### [Task goal]
Reproduce every line in the material below that holds "Lodge".
· · ·
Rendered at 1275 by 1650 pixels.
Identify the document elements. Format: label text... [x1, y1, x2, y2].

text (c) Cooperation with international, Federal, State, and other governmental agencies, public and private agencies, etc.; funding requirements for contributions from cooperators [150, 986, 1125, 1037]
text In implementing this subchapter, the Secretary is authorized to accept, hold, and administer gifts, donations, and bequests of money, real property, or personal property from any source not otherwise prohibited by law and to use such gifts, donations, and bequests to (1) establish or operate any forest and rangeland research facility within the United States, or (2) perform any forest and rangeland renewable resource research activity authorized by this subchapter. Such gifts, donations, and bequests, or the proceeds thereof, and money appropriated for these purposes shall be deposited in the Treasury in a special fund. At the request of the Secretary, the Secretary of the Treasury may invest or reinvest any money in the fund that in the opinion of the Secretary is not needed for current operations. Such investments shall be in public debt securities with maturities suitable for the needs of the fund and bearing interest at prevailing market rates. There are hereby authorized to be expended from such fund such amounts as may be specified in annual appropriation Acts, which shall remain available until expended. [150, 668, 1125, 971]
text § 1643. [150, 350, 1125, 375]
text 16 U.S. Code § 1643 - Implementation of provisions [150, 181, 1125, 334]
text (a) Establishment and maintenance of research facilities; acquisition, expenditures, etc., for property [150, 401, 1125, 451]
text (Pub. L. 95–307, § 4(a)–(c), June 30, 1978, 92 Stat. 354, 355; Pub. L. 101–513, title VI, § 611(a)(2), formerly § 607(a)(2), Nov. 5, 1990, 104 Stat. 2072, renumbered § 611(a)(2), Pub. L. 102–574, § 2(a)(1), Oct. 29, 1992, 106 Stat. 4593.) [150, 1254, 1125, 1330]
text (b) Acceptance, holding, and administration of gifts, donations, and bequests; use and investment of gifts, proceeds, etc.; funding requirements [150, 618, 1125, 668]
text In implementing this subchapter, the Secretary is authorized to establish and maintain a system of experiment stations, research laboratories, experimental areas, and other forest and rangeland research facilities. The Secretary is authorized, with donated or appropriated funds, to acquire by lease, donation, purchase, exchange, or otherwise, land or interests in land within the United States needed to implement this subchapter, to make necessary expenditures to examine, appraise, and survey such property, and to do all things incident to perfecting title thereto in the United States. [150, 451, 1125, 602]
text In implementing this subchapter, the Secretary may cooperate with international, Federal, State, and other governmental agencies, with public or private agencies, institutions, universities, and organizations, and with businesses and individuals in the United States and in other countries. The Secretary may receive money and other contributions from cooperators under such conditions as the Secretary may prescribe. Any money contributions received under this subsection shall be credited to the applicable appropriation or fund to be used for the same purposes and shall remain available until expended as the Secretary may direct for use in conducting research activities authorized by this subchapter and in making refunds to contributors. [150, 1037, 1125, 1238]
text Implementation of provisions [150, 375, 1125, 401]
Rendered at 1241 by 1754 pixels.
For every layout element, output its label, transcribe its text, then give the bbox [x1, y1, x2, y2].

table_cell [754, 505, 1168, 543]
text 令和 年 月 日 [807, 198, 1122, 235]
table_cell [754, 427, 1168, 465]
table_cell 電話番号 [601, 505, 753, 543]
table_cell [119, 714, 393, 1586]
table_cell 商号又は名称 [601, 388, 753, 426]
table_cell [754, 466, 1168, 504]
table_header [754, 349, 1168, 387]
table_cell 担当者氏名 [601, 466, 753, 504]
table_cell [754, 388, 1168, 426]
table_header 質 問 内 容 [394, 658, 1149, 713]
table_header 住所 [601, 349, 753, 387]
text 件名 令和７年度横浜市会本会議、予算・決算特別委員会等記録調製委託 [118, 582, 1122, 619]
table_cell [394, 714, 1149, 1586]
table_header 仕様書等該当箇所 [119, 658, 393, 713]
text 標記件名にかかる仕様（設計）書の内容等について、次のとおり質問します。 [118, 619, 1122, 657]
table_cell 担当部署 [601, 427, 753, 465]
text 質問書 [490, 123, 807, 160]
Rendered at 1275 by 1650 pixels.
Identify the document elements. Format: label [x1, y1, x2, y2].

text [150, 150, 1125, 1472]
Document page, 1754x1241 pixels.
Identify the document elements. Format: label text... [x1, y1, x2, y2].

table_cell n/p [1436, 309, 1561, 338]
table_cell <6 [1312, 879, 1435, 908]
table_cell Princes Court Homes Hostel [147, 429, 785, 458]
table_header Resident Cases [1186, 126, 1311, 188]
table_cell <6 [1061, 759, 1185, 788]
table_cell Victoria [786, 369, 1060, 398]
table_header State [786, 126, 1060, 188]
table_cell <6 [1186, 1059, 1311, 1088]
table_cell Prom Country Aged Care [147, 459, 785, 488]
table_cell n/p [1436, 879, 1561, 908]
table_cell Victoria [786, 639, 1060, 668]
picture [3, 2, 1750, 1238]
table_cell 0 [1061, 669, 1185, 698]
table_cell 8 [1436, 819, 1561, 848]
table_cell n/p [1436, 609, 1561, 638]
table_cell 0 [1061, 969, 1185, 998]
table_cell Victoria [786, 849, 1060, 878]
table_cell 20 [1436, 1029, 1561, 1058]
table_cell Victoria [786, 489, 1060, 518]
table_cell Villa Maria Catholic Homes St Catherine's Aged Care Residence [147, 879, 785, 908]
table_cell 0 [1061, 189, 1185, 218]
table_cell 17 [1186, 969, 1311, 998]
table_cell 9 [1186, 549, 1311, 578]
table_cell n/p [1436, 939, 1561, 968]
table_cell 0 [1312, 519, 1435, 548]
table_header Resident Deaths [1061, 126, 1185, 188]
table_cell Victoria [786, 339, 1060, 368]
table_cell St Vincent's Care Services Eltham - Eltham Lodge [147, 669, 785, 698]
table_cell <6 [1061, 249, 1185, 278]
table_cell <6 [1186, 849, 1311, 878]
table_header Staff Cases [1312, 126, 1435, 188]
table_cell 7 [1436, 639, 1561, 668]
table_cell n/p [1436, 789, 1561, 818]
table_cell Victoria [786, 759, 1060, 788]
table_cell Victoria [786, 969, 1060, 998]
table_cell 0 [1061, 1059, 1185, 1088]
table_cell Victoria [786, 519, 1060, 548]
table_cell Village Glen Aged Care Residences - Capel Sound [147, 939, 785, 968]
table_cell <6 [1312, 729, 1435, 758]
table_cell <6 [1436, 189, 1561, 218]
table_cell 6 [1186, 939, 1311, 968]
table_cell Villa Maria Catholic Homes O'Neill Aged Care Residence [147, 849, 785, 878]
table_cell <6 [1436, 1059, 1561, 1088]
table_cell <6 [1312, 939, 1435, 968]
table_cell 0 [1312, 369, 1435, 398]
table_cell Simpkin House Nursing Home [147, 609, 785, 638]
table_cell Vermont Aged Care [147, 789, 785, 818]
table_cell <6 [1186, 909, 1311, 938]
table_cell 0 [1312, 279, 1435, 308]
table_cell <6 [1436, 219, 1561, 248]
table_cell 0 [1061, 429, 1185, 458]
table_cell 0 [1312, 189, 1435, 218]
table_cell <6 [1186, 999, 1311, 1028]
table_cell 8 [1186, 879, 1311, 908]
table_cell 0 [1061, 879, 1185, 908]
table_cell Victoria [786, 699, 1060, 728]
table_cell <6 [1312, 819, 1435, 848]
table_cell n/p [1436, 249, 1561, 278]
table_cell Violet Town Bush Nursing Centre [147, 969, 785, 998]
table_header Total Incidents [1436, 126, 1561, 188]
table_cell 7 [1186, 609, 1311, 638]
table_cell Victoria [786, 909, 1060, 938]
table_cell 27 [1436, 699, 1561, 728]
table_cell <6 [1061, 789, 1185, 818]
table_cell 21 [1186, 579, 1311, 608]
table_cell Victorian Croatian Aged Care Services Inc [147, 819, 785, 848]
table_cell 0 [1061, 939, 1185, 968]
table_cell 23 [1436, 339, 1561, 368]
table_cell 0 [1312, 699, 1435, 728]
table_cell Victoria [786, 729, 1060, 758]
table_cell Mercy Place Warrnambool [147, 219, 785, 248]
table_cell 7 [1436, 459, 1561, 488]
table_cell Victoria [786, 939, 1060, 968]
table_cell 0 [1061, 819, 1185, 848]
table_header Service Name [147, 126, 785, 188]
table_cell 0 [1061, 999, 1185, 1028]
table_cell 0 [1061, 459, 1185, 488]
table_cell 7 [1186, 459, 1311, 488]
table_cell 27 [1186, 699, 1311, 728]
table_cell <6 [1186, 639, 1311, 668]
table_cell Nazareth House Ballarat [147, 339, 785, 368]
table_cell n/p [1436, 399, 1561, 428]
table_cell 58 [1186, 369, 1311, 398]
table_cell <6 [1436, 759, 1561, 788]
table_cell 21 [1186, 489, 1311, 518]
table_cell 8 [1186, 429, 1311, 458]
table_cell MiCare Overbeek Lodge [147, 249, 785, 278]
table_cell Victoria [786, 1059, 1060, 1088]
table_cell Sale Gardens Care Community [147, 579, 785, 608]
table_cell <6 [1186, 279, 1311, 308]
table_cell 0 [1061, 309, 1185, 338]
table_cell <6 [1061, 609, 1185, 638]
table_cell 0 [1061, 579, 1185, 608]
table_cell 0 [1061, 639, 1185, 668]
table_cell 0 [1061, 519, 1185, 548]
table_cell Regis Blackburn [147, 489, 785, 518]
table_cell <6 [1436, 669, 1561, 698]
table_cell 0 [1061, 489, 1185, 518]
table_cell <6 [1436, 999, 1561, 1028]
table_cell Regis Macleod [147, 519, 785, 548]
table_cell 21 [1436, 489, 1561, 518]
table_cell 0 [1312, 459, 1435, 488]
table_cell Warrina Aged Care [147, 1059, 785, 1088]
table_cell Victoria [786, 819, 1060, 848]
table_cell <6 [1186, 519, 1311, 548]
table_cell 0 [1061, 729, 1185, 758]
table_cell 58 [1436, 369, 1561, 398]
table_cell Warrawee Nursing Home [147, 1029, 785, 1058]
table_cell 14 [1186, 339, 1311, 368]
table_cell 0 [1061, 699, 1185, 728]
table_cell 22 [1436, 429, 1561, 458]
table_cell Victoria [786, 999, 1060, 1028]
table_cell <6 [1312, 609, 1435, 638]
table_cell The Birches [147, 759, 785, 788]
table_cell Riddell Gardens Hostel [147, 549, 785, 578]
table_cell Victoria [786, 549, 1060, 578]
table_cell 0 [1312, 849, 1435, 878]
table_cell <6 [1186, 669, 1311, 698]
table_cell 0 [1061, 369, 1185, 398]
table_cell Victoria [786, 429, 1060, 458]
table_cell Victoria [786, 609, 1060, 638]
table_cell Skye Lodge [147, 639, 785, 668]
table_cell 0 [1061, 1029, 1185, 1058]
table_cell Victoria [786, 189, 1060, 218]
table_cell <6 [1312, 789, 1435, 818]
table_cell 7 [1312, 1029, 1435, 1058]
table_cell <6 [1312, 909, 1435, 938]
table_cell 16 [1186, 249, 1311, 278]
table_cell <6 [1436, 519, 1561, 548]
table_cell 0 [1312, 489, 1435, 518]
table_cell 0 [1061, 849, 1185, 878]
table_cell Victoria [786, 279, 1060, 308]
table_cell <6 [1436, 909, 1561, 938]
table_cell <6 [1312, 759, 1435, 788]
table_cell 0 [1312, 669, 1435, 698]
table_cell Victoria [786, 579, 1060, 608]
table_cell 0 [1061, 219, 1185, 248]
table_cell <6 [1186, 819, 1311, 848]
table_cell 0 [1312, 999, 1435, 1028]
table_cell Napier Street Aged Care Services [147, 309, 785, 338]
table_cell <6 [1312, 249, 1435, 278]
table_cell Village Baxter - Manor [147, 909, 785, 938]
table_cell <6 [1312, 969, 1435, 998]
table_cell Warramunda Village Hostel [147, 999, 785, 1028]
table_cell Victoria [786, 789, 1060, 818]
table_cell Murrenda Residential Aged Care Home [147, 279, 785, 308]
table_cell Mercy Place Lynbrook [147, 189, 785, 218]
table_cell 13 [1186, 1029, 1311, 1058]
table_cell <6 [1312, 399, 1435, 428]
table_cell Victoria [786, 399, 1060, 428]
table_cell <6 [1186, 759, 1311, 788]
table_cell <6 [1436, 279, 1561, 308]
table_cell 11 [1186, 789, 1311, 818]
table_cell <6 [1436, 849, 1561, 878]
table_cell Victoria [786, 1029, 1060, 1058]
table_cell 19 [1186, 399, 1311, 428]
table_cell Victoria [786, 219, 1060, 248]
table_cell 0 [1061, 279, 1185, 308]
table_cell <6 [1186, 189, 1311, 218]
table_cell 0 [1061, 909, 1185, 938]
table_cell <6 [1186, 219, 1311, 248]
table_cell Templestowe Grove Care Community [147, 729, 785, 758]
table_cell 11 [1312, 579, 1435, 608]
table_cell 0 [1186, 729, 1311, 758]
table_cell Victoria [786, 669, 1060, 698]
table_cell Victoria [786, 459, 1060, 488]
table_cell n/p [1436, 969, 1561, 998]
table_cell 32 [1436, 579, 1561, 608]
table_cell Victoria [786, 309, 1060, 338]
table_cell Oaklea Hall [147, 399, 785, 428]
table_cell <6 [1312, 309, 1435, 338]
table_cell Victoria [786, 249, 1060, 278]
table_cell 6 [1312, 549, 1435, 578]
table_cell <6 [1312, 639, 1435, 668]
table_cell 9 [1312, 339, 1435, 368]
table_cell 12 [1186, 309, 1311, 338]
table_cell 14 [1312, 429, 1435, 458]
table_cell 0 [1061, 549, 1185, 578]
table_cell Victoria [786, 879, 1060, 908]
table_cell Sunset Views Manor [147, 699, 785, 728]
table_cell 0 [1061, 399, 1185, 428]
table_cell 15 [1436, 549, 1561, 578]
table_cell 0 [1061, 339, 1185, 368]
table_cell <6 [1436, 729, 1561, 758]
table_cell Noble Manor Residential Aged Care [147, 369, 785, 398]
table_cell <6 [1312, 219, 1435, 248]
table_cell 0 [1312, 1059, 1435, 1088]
· · ·
### [Result of this task]
table_cell St Vincent's Care Services Eltham - Eltham Lodge [147, 669, 785, 698]
table_cell MiCare Overbeek Lodge [147, 249, 785, 278]
table_cell Skye Lodge [147, 639, 785, 668]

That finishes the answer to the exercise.